# EXERCISE PROMPT
Lines holding the word "avec" are the ones to copy from the data below.

═══ INPUT ═══

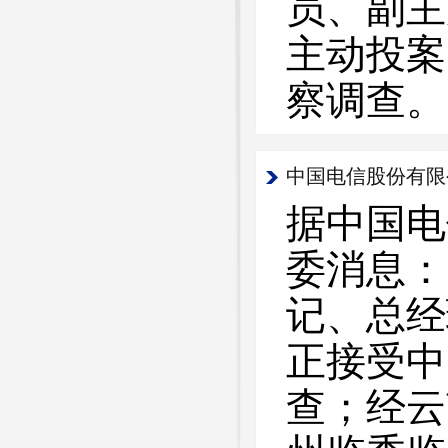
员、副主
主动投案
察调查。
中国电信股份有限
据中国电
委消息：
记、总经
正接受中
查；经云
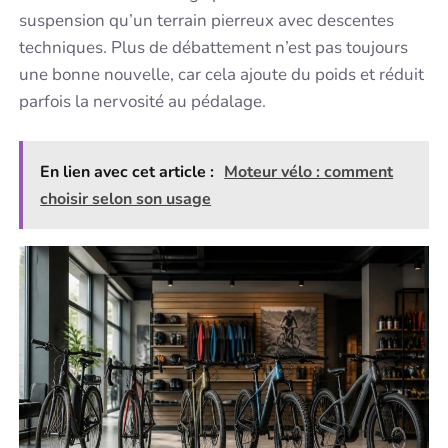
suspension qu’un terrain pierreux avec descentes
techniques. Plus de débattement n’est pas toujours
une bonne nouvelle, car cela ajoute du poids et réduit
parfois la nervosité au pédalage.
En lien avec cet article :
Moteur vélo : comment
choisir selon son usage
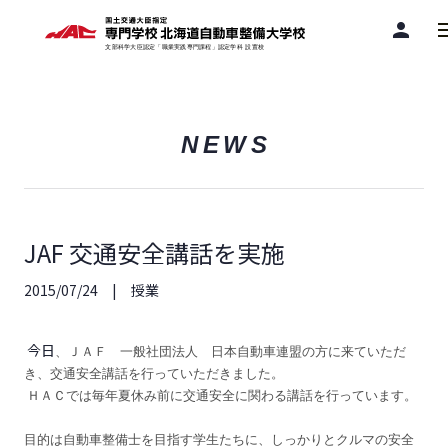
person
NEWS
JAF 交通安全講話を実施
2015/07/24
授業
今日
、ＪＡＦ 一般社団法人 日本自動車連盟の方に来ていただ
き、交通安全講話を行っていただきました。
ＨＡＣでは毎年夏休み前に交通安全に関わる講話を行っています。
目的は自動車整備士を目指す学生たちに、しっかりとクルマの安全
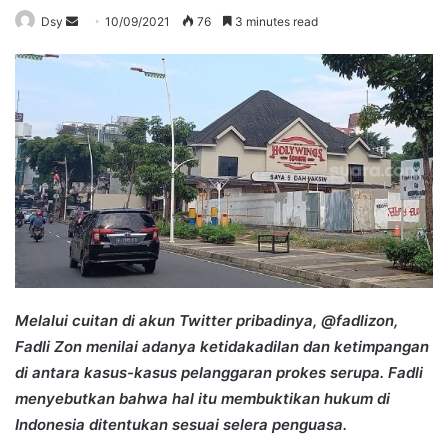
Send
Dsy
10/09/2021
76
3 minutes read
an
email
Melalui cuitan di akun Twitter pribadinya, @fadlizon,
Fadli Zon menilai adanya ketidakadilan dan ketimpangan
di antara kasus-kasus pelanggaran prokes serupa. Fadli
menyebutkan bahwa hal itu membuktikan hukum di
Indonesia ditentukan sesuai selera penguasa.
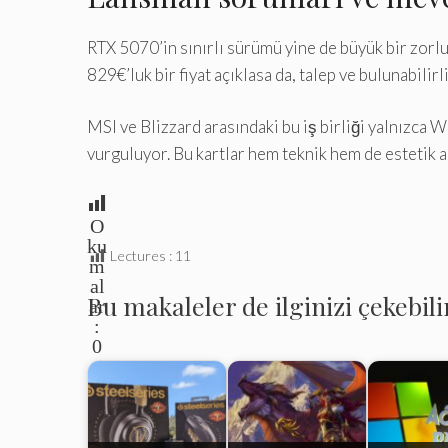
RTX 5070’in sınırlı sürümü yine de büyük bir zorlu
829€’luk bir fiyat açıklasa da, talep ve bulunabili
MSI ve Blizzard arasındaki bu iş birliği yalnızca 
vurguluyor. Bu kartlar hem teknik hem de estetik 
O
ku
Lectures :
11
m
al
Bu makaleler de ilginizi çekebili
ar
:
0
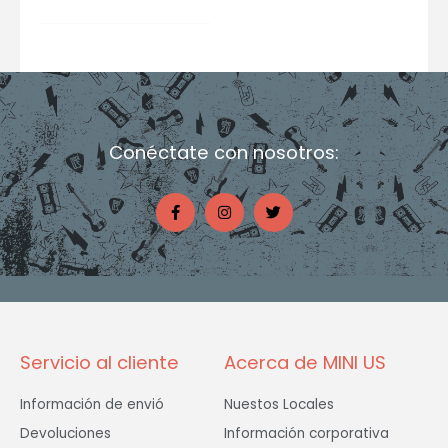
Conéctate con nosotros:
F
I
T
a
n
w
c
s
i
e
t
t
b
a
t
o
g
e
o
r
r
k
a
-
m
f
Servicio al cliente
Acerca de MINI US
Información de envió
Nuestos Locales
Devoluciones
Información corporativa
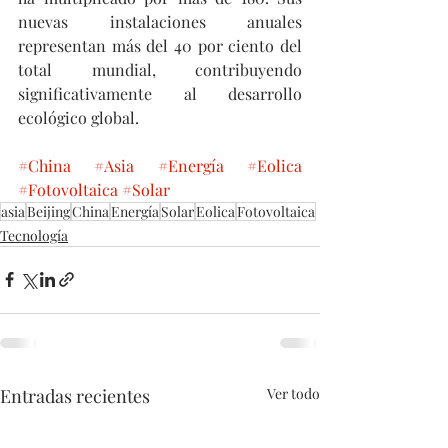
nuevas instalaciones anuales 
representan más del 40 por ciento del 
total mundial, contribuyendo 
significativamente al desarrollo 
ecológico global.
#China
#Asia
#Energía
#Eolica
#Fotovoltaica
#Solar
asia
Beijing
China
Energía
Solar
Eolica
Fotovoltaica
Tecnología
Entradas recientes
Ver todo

═══

# COMPLETED EXERCISE
suspension qu’un terrain pierreux avec descentes
En lien avec cet article :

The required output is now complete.